Leren door observatie (en imitatie) in het dagelijks leven. Een universele leerstrategie, in onze kindertijd, maar ook daarbuiten. We zien deze vorm van leren terug in alle culturen van over de hele wereld, in alle tijden.
Leren door observatie is gewoonlijk een bezigheid die zich ontplooit in een vertrouwde omgeving waarin een persoon een activiteit uitvoert waar een andere persoon, die minder weet, dan naar kijkt.
Leren door observatie wordt in sommige samenlevingen gezien als één van de meest natuurlijke, krachtige en efficiënte manieren van leren.

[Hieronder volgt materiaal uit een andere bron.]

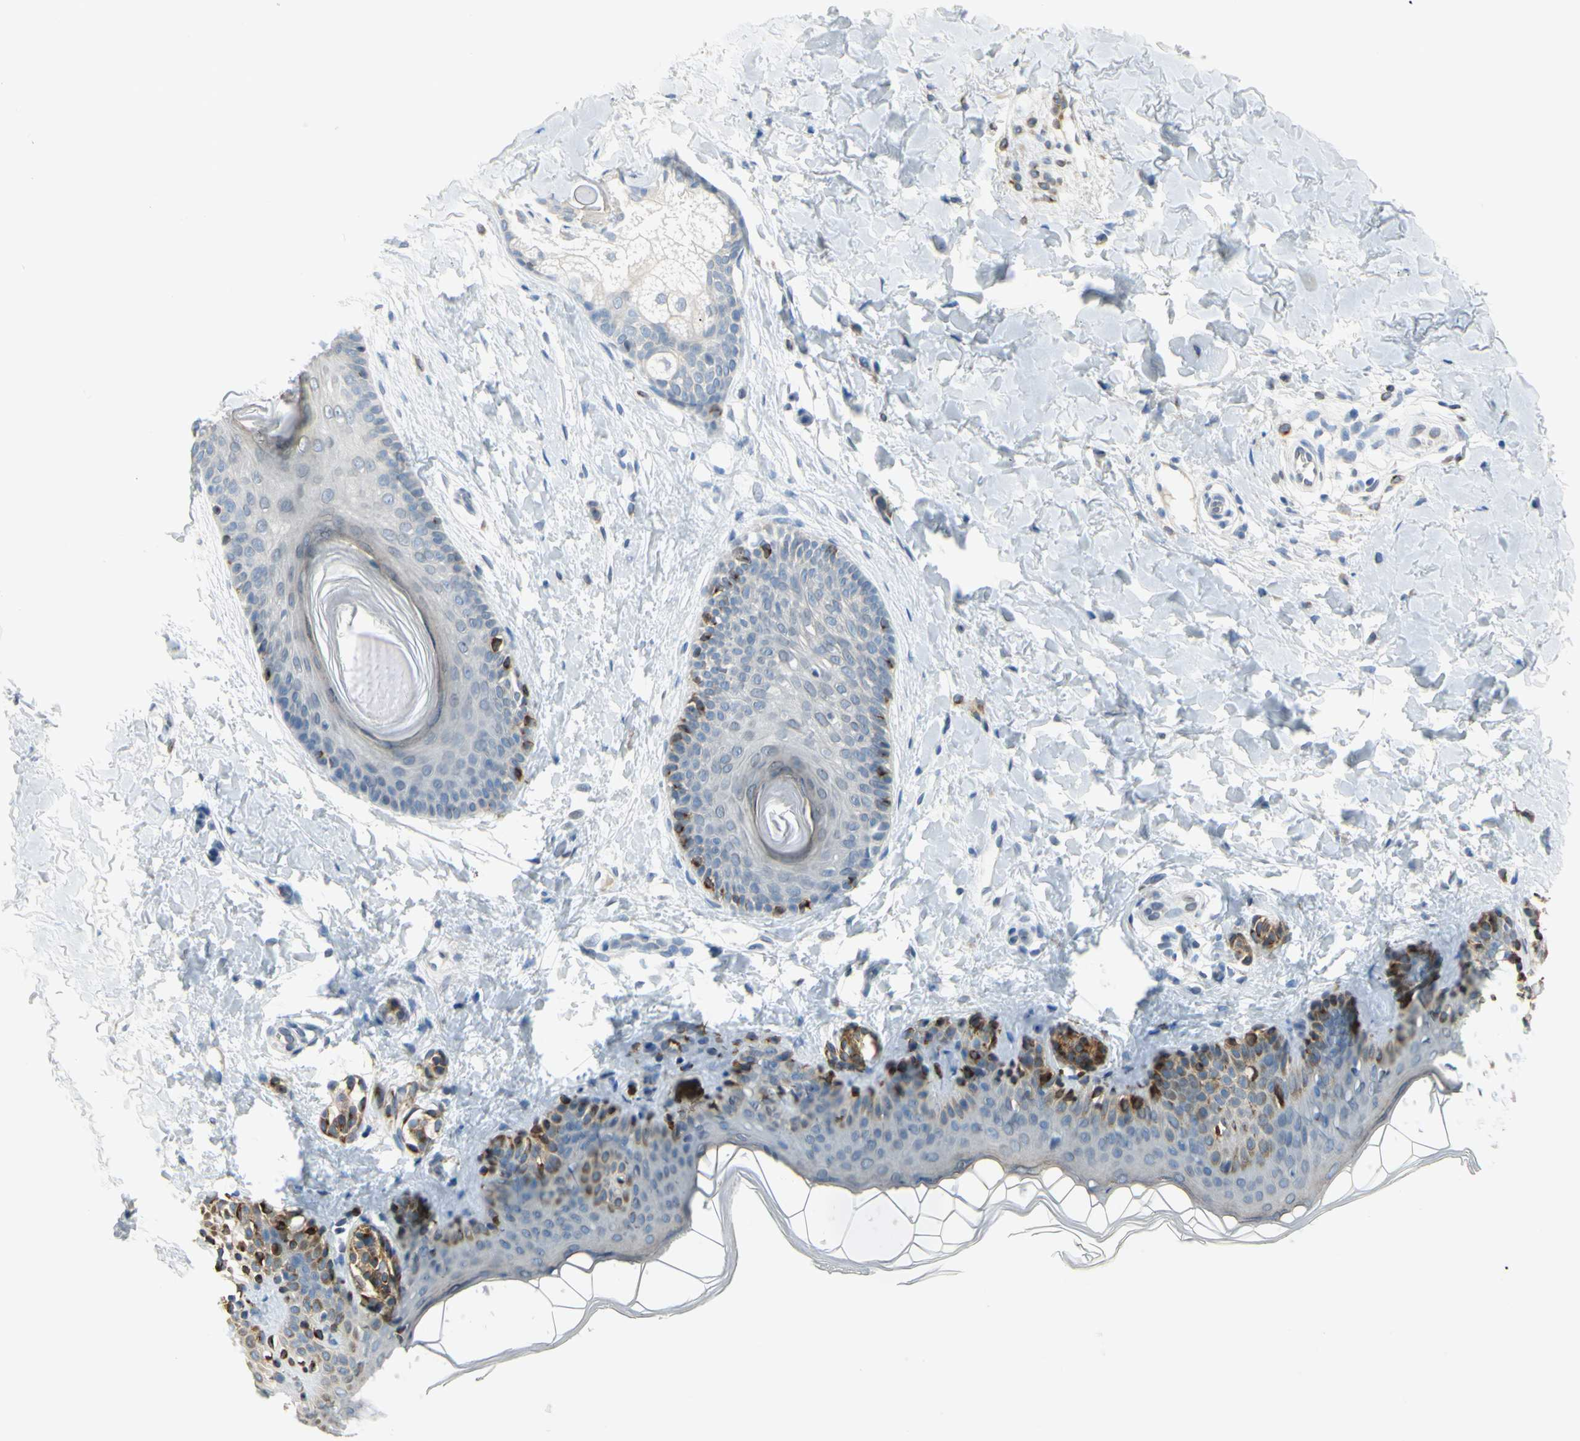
{"staining": {"intensity": "negative", "quantity": "none", "location": "none"}, "tissue": "skin", "cell_type": "Fibroblasts", "image_type": "normal", "snomed": [{"axis": "morphology", "description": "Normal tissue, NOS"}, {"axis": "topography", "description": "Skin"}], "caption": "Skin was stained to show a protein in brown. There is no significant staining in fibroblasts. (Immunohistochemistry, brightfield microscopy, high magnification).", "gene": "DCT", "patient": {"sex": "male", "age": 16}}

Je kunt opzettelijk toekijken met als doel om de activiteit ook te leren beheersen, maar je kunt ook kijken voor de lol of om de ander gezelschap te houden. Leren door observatie wordt zo een incidenteel bijproduct van het sociale leven.
Betrokken
Leren door observatie komt gewoonlijk voor in culturen waarin kinderen nauw betrokken zijn bij de dagelijkse gang van zaken in het normale volwassen leven. In samenlevingen waar kinderen deelnemen aan het volwassen leven wordt leren door observatie gezien als één van de meest natuurlijke, krachtige en efficiënte manieren van leren.
In onze cultuur wordt leren door observatie vaak gezien als onbedoeld bijproduct.
In onze geïndustrialiseerde samenleving zien we dat kinderen over het algemeen worden geweerd uit het volwassen leven en dat leren door observatie zo in veel mindere mate aanwezig lijkt te zijn. In onze cultuur wordt leren door observatie vaak gezien als per ongeluk of onbedoeld bijproduct en sterk onderschat in theorieën over de meest efficiënte manieren van leren.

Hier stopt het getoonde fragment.